Con i dati IREN sulla
qualità dell’acqua immessa negli acquedotti del genovesato ma, ancor più, con
l’analisi dell’acqua raccolta direttamente dal mio rubinetto di casa, in quel
di Bogliasco, posso confermare la buona qualità dell’acqua che oggi il sindaco
Bucci offre ai suoi cittadini e ai comuni limitrofi, grazie all’interconnessione
di tutti gli acquedotti realizzati a Genova, le cui acque, opportunamente
trattate , provengono in gran parte dai laghi artificiali del Gorzente, del Brugneto e
della Busalletta.
Si tratta d’invasi
alimentati prevalentemente da acque piovane, lontani da aree abitate e da fonti
inquinanti, quindi senza i problemi della presenza di contaminanti industriali
e agricoli, spesso presenti nelle acque di falda delle zone di pianura.
Nessuna sorpresa,
quindi, se nel campione di acqua raccolto dal rubinetto della mia cucina, il
piombo sia assente e l’alluminio sia presente a concentrazione sei volte
inferiore ai limiti di legge.
Anche la durezza, che
misura la concentrazione nell’acqua di sali di calcio e magnesio, è molto bassa:
17,4 gradi francesi, di poco superiore al valore minimo (15 gradi) previsto
dall’attuale normativa delle acque potabili e nettamente più bassa della
durezza di una decina delle blasonate acque in bottiglia, analizzate da Altro
Consumo.
In ogni caso, anche senza
“casette dell’acqua” i genovesi e i turisti in giro per la città non sono
lasciati a bocca asciutta.
Tutti, liberamente e
senza spendere un centesimo, possono bere acqua dalle tante fontanelle
pubbliche installate, da tempo, e che i genovesi conoscono come “bronzin”.
Nel 1835, nella città si
trovavano milleduecento “bronzin”, che con le loro colonnine in ghisa, di
sezione esagonale, dipinte di verde scuro e sormontate da un’elegante pigna, erano
un elemento caratteristico dell’arredo urbano cittadino.

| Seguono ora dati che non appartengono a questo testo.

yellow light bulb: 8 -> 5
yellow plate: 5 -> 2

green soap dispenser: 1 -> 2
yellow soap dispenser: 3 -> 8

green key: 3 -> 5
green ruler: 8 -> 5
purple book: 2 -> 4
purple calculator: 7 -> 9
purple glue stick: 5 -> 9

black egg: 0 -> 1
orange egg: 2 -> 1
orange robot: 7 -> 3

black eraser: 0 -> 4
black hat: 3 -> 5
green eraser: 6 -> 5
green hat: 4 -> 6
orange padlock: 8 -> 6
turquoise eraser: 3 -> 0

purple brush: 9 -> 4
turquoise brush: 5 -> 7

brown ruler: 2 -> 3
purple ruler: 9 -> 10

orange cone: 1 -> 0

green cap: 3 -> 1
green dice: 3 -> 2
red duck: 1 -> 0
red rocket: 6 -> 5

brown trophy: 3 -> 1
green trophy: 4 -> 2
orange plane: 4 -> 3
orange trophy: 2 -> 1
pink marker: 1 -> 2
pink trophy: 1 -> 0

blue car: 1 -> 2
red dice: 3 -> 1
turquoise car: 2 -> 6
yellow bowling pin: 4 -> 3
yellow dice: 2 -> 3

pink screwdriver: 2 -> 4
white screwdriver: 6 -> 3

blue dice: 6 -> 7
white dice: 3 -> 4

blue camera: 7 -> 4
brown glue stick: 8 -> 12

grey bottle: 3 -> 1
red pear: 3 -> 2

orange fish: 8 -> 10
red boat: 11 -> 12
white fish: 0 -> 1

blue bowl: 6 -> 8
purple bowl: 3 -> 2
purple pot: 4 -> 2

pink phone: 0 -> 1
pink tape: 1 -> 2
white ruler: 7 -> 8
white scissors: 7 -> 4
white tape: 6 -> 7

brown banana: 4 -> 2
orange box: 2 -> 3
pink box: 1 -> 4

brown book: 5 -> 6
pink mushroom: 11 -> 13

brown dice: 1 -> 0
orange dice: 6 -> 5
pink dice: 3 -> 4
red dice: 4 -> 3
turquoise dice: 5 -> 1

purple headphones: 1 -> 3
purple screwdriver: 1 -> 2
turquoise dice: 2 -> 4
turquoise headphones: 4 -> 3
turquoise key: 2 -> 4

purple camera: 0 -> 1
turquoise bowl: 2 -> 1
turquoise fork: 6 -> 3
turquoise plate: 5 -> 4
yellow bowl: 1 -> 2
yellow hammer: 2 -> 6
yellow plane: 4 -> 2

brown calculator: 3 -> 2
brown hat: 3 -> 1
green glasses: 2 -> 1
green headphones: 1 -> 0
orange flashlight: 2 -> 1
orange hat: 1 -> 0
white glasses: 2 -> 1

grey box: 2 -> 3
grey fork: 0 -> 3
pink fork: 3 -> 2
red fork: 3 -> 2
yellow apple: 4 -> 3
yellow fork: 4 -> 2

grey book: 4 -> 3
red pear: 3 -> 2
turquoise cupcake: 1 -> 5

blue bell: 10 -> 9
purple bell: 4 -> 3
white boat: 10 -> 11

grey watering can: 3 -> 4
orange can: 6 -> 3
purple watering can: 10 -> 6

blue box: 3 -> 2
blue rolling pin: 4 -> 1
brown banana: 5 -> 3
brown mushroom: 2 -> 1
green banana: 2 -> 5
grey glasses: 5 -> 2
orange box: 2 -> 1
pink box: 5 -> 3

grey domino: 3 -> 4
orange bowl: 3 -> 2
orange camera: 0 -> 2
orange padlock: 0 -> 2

Purtroppo anni di disinteresse
e abbandono hanno lasciato il segno e molte fontanelle hanno smesso di erogare
acqua ma, in concomitanza con il referendum a tutela dell’acqua pubblica e con
il crescente interesse dei cittadini per questa vitale risorsa, molte fontanelle
di Genova sono tornate a nuova vita.
Il rinato interesse per
le fontanelle pubbliche è testimoniato da un sito (https://www.fontanelle.org/mappa-citta.aspx)
e una applicazione per smart-phone (Fontanelle) che, in molte città, permette di localizzare la fontanella più vicina.
Da questo sito,
scopriamo che tra le cinquanta città italiane con maggior numero di fontanelle
censite, Roma, con 2.611 “nasoni” stravince, ma Genova, con 225 “bronzini”
funzionanti, è al quinto posto e Imperia, 91 fontanelle, al ventitreesimo
posto.
Per la cronaca, la
Spezia e Savona totalizzano, rispettivamente, 22 e 12 fontane pubbliche e 29
sono quelle rintracciabili nei paesi del Golfo Paradiso (Bogliasco, Pieve, Sori
e Recco).
Ma, certamente, ancora
molte fontanelle mancano all’appello: tutto il ponente genovese deve essere
ancora censito, un’opportunità che offre l’applicazione “Fontanelle” che,
smart-phone alla mano, permette anche di geo-referenziare nuove fontanelle da
aggiungere all’elenco.
La caccia al “tesoro blu”
che i nostri sindaci, con generosità ci regalano, è aperta.